This popular feature of web search engines is thought to reduce physical and cognitive effort when formulating a query. Perhaps surprisingly, despite QAC being widely used, users’ interactions with it are poorly understood. This paper begins to address this gap. We present the results of an in-depth user study of user interactions with QAC in web search. While study participants completed web search tasks, we recorded their interactions using eye-tracking and client-side logging. This allows us to provide a first look at how users interact with QAC. We specifically focus on the effects of QAC ranking, by controlling the quality of the ranking in a within-subject design.
We identify a strong position bias that is consistent across ranking conditions. Due to this strong position bias, ranking quality affects QAC usage. We also find an effect on task completion, in particular on the number of result pages visited. We show how these effects can be explained by a combination of searchers’ behavior patterns, namely monitoring or ignoring QAC, and searching for spelling support or complete queries to express a search intent. We conclude the paper with a discussion of the important implications of our findings for QAC evaluation.
■ ■ ■
WORK ITEM A
According to the abstract on query auto-completion, what two methods were used to record participants' interactions during the web search tasks?
WORK ITEM B
Decide whether each statement agrees with the abstract on query auto-completion. Answer yes or no and quote the words of the abstract that settle it.
(i) The position bias that was found differs from one ranking condition to another.
(ii) The quality of the ranking was controlled in a within-subject design.
(iii) One effect on task completion concerned the number of result pages visited.
WORK ITEM C
Continue the abstract on query auto-completion from its last sentence.
■ ■ ■
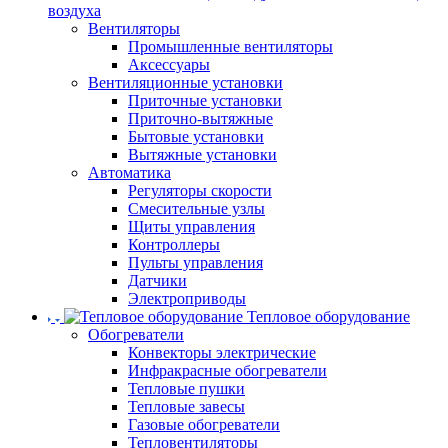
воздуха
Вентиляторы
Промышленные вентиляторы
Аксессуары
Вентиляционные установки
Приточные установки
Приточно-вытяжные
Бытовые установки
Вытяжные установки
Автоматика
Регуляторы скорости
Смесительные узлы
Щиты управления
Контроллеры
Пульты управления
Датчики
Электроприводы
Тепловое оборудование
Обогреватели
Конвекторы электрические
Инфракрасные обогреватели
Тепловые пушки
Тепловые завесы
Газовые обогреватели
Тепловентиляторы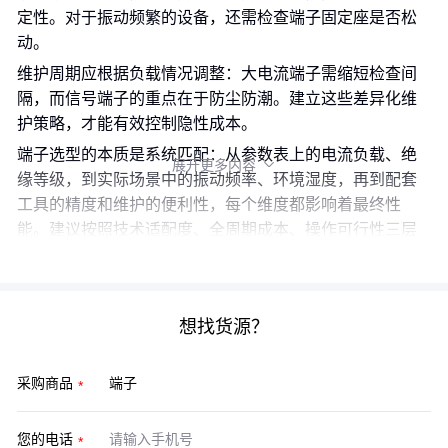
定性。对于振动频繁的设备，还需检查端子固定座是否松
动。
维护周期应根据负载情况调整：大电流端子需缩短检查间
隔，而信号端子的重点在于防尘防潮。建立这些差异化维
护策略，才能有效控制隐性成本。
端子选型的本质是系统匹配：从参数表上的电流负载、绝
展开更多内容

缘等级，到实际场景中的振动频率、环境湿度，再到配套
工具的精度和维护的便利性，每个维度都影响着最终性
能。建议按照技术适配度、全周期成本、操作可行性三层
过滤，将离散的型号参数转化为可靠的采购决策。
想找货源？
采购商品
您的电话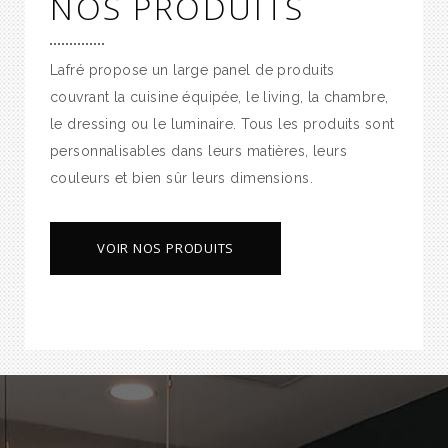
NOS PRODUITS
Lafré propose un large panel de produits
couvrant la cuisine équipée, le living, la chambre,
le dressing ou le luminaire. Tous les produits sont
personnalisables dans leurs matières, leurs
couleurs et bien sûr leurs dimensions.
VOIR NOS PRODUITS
■ ■ ■
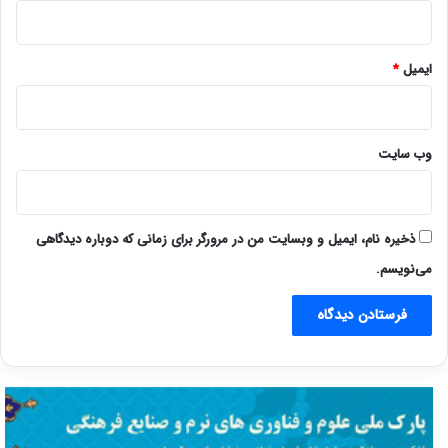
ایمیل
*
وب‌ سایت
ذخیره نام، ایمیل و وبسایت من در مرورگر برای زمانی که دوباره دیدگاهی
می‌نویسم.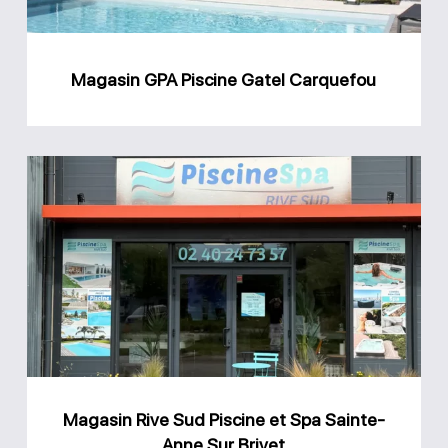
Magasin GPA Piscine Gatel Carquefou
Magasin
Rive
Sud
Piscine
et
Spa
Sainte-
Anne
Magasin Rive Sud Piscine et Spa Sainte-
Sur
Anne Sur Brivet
■ ■ ■
EXERCISE ANSWER A
Eye-tracking and client-side logging.

EXERCISE ANSWER B
(i) No: "a strong position bias that is consistent across ranking conditions"
(ii) Yes: "by controlling the quality of the ranking in a within-subject design"
(iii) Yes: "in particular on the number of result pages visited"

EXERCISE ANSWER C
Dr. Katja Hofmann is a postdoctoral researcher in the Machine Learning and Perception group at Microsoft Research Cambridge. Her research focuses on online evaluation and online learning, with the goal of developing interactive systems that learn directly from their users. This work is highly interdisciplinary, and brings together and expands insights from information retrieval, reinforcement learning, and human-computer interaction.
Duncan Brumby, UCL Interaction Centre – 1st October 2014
Improving the everyday interactions with your phone, and maybe medical devices too
Smartphones are a pretty big deal. Many of us now begin our day with our phone’s alarm clock. On the way to work we read email while listening to music. We use our phone to navigate novel cities. At the end of the day, we relax by queuing up content on our phone to watch on a connected television. All of this is done on a small computer, which weighs the same as 12 coins, and has a tiny 4-inch screen. Smartphones are a pretty big deal. In this talk, I will describe our recent work that has investigated how low-level design decisions influence the way that people use and interact with their phone. First, I will consider how the auto-locking feature on a phone can dissuade users from regularly interleaving attention between other ongoing activities (Brumby & Seyedi, mobileHCI 2012). Second, I will consider how current generation smartphones handle incoming-calls, and explore alternatives to the dominate full-screen notification model, which forcibly interrupts whatever activity the user was already engaged in (Böhmer et al., CHI 2014). Finally, I will discuss our recent work investigating how people search for content on a display (Brumby et al., CHI 2014).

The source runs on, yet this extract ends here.